How to program HIIT with weights
Programming HIIT with sub-max resistance isn’t all that complicated. In fact, there are no hard and fast rules. Simply combine some unrelated exercises for the best results and keep moving.
For example, you could switch from an upper-body exercise to a lower-body one or perform a push/pull combination, or maybe even a unilateral (one-sided) pairing alternating each side. The choices are rather endless.
Below are some sample programs to get you started. Feel free to alternate a couple or all and don’t be afraid to mix and match portions to suit your individual needs. Each should only take around 15 to 20 minutes to complete, but you can always expand and contract your time by adding or deleting rounds as you see fit.
Perform 3 rounds of 10-15 reps each. Once you reach a certain rep range comfortably, increase the weight slightly. The goal isn’t to go to failure, it’s to keep a fast pace while practicing textbook form and technique.
- Kettlebell swing
- Bodyweight squat
- Dumbbell hang clean and press
- Walking lunge
- Push up
- Calf jump
- Straight arm lat pull with bands
- Lying leg lift
Push and pull
With this circuit, you can pair up the push and pull movements and finish each pair before moving on to the next or go through the entire program three times. Again, aim for 3 rounds of 10-15 reps.
- Push up
- Band pull
- Bodyweight or goblet squat
- Exercise ball leg curl
- Wall squat with exercise ball
- Reverse lunge
- Floor crunch
Side to side
Here you simply alternate each side of the body (unilateral work). One key principle to keep in mind is to make your form as strict as possible to avoid swinging and twisting the body to help lift the weight.
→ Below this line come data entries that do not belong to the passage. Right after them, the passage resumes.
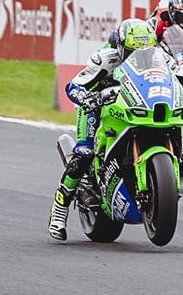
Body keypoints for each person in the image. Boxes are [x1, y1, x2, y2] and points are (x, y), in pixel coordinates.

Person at [47, 18, 157, 240]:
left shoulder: (158, 59)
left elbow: (177, 77)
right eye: (134, 52)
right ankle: (60, 207)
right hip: (99, 109)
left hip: (134, 109)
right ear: (122, 48)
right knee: (84, 152)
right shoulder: (106, 59)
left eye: (146, 51)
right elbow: (74, 86)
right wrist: (88, 98)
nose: (140, 56)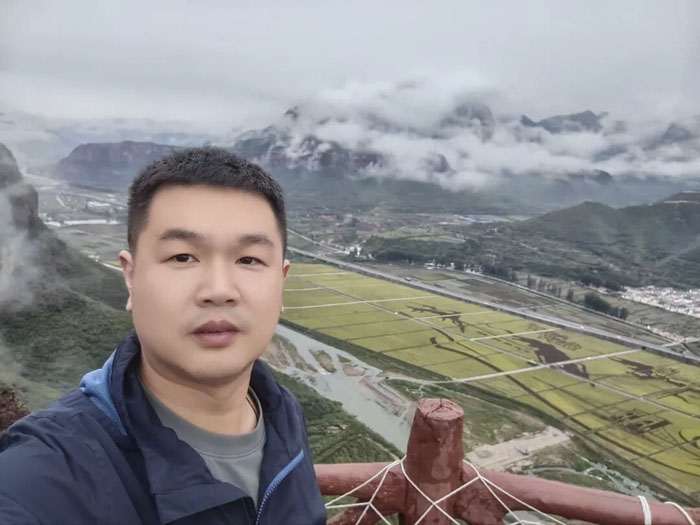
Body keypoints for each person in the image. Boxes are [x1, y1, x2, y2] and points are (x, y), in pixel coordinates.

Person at [0, 147, 327, 524]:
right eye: (182, 257)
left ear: (281, 282)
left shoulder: (284, 415)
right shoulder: (47, 472)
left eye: (249, 259)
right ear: (131, 276)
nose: (219, 290)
- Straight arm cable lat pull
- Step up
- Single-arm overhead dumbbell press
- Suitcase carry
- One-legged calf raise
- Side plank
- Twisted sit up
Follow the same rules for this circuit as any other. In order to make bodyweight work more challenging, you can either slow down the movements or add more reps.
- Push up
- Band-assisted pull up
- Bodyweight squat
- Rack row
- Walking lunge
- Leg lift
- Floor crunch
Extra calf work
If your calves are lacking and you find it tough to fit in any more frequency or volume into your existing training program, simply fit them anywhere into your cardio HIIT plan. Calves will recover rather quickly so you’ll be in no danger of overtraining them.
Extra arm work
Fitting in an extra arm training day during the week can become a challenge. Here, you’ll do the same as above with calves. Simply add in a handful of sets during any of the above circuits. With biceps and triceps, however, you’ll want to avoid an overtraining state as much as possible due to the fact that your arms aid in so many other lifts. Stick with a few sets to failure or stopping just before hitting failure.
Avoid the long, boring bouts of slow and steady cardio by adopting a more efficient and time-sensitive form of fat-burning, metabolism-boosting cardio. Try a circuit above for a while or cycle through them all to get more done in less time. You only have body fat to lose.